Die Stories dazwischen sind wie Erfahrungsberichte einer (ehrlichen und aufgeschlossenen) Freundin, die endlich mal alles ausspricht, was man selber schon oft gedacht hatte, aber meinte, dass es nur einem selber so geht. Zum Beispiel, so eine banale Sache, wie dass beim Küssen manchmal die Köpfe aneinanderschlagen bzw die Nasen im Weg sind :D Das sind ja so kleine Verlegenheitsmomente, die wohl jeder von uns in irgendeiner Form schon mal hatte. Allerdings gibt es ganz verschiedene Berichte, sowohl von der ersten richtig langen Beziehung als auch von einer misslungenen BDSM-Erfahrung.
Lieblings-Zitate:
- „Ich bin Single und suche nach keiner festen Beziehung. Nein, ich verdränge keine Sehnsucht, die mich insgeheim auffrisst und ja, genau diese Unterstellung nervt gewaltig“ (S. 69)
- „Alle sind auf der Suche. Nach Selbstverwirklichung, nach Großstadtluft und Anonymität, nach Jobs, nach Liebe, nach Grenzerfahrungen. Deswegen zieht man aus seiner miefigen Kleinstadt oder Dorf nach Berlin. Weil man hier das Gefühl hat, machen zu können, was man will. Kann man auch. Und die meisten sind dabei einsam. Weil man die Lücken zwischen dem schlecht bezahlten Studentenjob, der Uni und den Partys nicht füllen kann. Weil sich die meisten Menschen selbst nicht ertragen. Und deswegen eben auch versuchen, ihr Leben durch Lifestyle zu definieren“ (S. 102)
- „Es gibt so viele Männer, die bei Tinder angemeldet sind und rumvögeln wollen, aber trotzdem mit der Vorstellung nicht klarkommen, dass die Frauen, die bei Tinder sind, haargenau das Gleiche wollen. … Jedenfalls gibt es immer noch genug Typen, die trotz Fick-App lieber die unerfahrene Lolita kennenlernen wollen statt der erfahrenen Frau, die viel Sex hat“ (S. 112) (- krass! Diese Doppelmoral könnte mich so aufregen!)

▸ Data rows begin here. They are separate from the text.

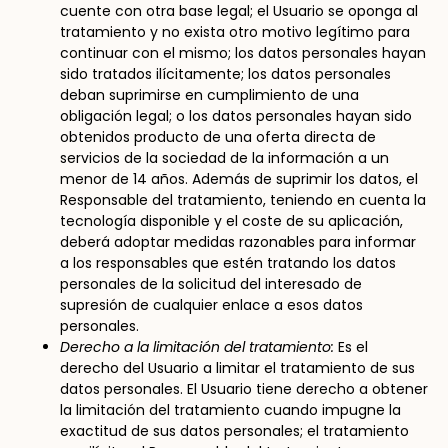
cuente con otra base legal; el Usuario se oponga al
tratamiento y no exista otro motivo legítimo para
continuar con el mismo; los datos personales hayan
sido tratados ilícitamente; los datos personales
deban suprimirse en cumplimiento de una
obligación legal; o los datos personales hayan sido
obtenidos producto de una oferta directa de
servicios de la sociedad de la información a un
menor de 14 años. Además de suprimir los datos, el
Responsable del tratamiento, teniendo en cuenta la
tecnología disponible y el coste de su aplicación,
deberá adoptar medidas razonables para informar
a los responsables que estén tratando los datos
personales de la solicitud del interesado de
supresión de cualquier enlace a esos datos
personales.
Derecho a la limitación del tratamiento:
Es el
derecho del Usuario a limitar el tratamiento de sus
datos personales. El Usuario tiene derecho a obtener
la limitación del tratamiento cuando impugne la
exactitud de sus datos personales; el tratamiento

- „… meine männlichen Mitschüler sorgten damals mit ihren endlos dummen Kommentaren dafür, dass jede von uns ihre Periode als etwas Negatives wahrnehmen musste. Man hat echt keinen Bock, dem Sportlehrer zu sagen, dass man Unterleibsschmerzen hat, (…) wenn man sich dann Sprüche anhören muss wie „Die ist zickig, hat wohl ihre Tage“ oder „Warum bluten Frauen einmal im Monat? Weil sie es nicht anders verdient haben!“ (…) Wie soll man denn als heranwachsende Frau lernen, mit seinem sich verändernden Körper umzugehen, wenn das schon von vornherein so erschwert wird, weil Männer anscheinend erst recht nicht damit umgehen können und dann auf sexistische Abwertungen zurückgreifen müssen?“ (S. 130)

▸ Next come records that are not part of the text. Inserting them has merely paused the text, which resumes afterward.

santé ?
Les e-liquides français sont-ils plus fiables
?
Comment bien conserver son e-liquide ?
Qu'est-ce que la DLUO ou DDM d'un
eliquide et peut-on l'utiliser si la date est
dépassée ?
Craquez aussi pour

- „Ich frage mich ja oft, in welchem Jahrhundert wir eigentlich leben, dass es immer noch so wichtig ist, wen wir wie vögeln. Ob ich mit Männern oder Frauen oder mit lila Monstern schlafe, wenn sie sich als diese definieren, ist doch allein mir überlassen und hat allen anderen egal zu sein“ (S. 176)
FAZIT:
Keine literarische Meisterleistung – aber ein guter, sehr ehrlicher Ratgeber, weil es eben keiner ist. Ich finde dieses Buch feministisch im guten Sinne. Denn es regt uns, Frauen des 21. Jahrhunderts, an, endlich die Selbstzweifel und das begrenzte Denken sein zu lassen und anzufangen, zu uns zu stehen. Genau so, wie wir sind. Wir sollen uns von der Gesellschaft nicht mehr vorschreiben lassen, wie genau wir zu funktionieren haben (auch im Bett!) und wie wir auszusehen und uns zu verhalten haben.
Wir sollen das machen, was wir gerne machen würden. Wir sollen den Mund aufmachen und nicht nur immer von Männern erwarten, dass sie unsere Gedanken lesen. Wie sollen sie uns ernst nehmen und als Gleichberechtigte behandeln, wenn wir es nicht mal SELBST schaffen?
Das Buch ist HIER erhältlich!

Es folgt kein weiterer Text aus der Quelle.